▸ YOUR TASK
Convert each line of the material below into a string in a single JSON list, leaving out any blank lines.

Records from a data source

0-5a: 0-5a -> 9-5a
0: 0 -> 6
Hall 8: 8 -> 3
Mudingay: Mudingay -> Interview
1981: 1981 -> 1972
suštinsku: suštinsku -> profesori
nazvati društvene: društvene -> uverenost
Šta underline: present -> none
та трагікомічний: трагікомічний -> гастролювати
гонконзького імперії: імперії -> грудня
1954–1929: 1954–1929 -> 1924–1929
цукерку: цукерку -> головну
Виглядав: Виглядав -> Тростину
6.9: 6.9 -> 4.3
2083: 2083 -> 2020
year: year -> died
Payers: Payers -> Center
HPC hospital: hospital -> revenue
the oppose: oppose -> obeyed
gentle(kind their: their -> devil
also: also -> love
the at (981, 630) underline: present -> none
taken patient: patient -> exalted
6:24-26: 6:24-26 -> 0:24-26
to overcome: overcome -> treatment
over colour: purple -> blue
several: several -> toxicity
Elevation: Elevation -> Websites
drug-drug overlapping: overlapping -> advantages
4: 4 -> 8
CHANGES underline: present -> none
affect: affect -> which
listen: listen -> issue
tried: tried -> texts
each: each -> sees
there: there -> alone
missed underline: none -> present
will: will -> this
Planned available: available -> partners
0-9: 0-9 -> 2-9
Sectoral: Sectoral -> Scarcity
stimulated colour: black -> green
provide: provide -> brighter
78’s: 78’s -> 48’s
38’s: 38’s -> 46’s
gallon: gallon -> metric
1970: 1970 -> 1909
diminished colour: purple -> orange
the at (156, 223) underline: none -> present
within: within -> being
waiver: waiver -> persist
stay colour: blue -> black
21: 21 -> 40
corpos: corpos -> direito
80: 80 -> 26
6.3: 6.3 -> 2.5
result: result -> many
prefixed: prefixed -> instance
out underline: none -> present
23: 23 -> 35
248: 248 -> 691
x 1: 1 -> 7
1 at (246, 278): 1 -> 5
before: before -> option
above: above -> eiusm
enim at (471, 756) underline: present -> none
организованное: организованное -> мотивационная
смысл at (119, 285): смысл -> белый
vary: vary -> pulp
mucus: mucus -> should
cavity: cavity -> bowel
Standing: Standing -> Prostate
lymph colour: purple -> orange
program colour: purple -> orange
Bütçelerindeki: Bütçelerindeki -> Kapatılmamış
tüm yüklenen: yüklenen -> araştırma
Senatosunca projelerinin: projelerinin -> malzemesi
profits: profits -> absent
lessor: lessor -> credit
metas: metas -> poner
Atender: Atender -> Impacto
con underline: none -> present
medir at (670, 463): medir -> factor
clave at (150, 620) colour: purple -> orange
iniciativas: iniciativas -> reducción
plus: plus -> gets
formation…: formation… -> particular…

▸ OUTPUT FOR THIS TASK
[
  "0-5a: 0-5a -> 9-5a",
  "0: 0 -> 6",
  "Hall 8: 8 -> 3",
  "Mudingay: Mudingay -> Interview",
  "1981: 1981 -> 1972",
  "suštinsku: suštinsku -> profesori",
  "nazvati društvene: društvene -> uverenost",
  "Šta underline: present -> none",
  "та трагікомічний: трагікомічний -> гастролювати",
  "гонконзького імперії: імперії -> грудня",
  "1954–1929: 1954–1929 -> 1924–1929",
  "цукерку: цукерку -> головну",
  "Виглядав: Виглядав -> Тростину",
  "6.9: 6.9 -> 4.3",
  "2083: 2083 -> 2020",
  "year: year -> died",
  "Payers: Payers -> Center",
  "HPC hospital: hospital -> revenue",
  "the oppose: oppose -> obeyed",
  "gentle(kind their: their -> devil",
  "also: also -> love",
  "the at (981, 630) underline: present -> none",
  "taken patient: patient -> exalted",
  "6:24-26: 6:24-26 -> 0:24-26",
  "to overcome: overcome -> treatment",
  "over colour: purple -> blue",
  "several: several -> toxicity",
  "Elevation: Elevation -> Websites",
  "drug-drug overlapping: overlapping -> advantages",
  "4: 4 -> 8",
  "CHANGES underline: present -> none",
  "affect: affect -> which",
  "listen: listen -> issue",
  "tried: tried -> texts",
  "each: each -> sees",
  "there: there -> alone",
  "missed underline: none -> present",
  "will: will -> this",
  "Planned available: available -> partners",
  "0-9: 0-9 -> 2-9",
  "Sectoral: Sectoral -> Scarcity",
  "stimulated colour: black -> green",
  "provide: provide -> brighter",
  "78’s: 78’s -> 48’s",
  "38’s: 38’s -> 46’s",
  "gallon: gallon -> metric",
  "1970: 1970 -> 1909",
  "diminished colour: purple -> orange",
  "the at (156, 223) underline: none -> present",
  "within: within -> being",
  "waiver: waiver -> persist",
  "stay colour: blue -> black",
  "21: 21 -> 40",
  "corpos: corpos -> direito",
  "80: 80 -> 26",
  "6.3: 6.3 -> 2.5",
  "result: result -> many",
  "prefixed: prefixed -> instance",
  "out underline: none -> present",
  "23: 23 -> 35",
  "248: 248 -> 691",
  "x 1: 1 -> 7",
  "1 at (246, 278): 1 -> 5",
  "before: before -> option",
  "above: above -> eiusm",
  "enim at (471, 756) underline: present -> none",
  "организованное: организованное -> мотивационная",
  "смысл at (119, 285): смысл -> белый",
  "vary: vary -> pulp",
  "mucus: mucus -> should",
  "cavity: cavity -> bowel",
  "Standing: Standing -> Prostate",
  "lymph colour: purple -> orange",
  "program colour: purple -> orange",
  "Bütçelerindeki: Bütçelerindeki -> Kapatılmamış",
  "tüm yüklenen: yüklenen -> araştırma",
  "Senatosunca projelerinin: projelerinin -> malzemesi",
  "profits: profits -> absent",
  "lessor: lessor -> credit",
  "metas: metas -> poner",
  "Atender: Atender -> Impacto",
  "con underline: none -> present",
  "medir at (670, 463): medir -> factor",
  "clave at (150, 620) colour: purple -> orange",
  "iniciativas: iniciativas -> reducción",
  "plus: plus -> gets",
  "formation…: formation… -> particular…"
]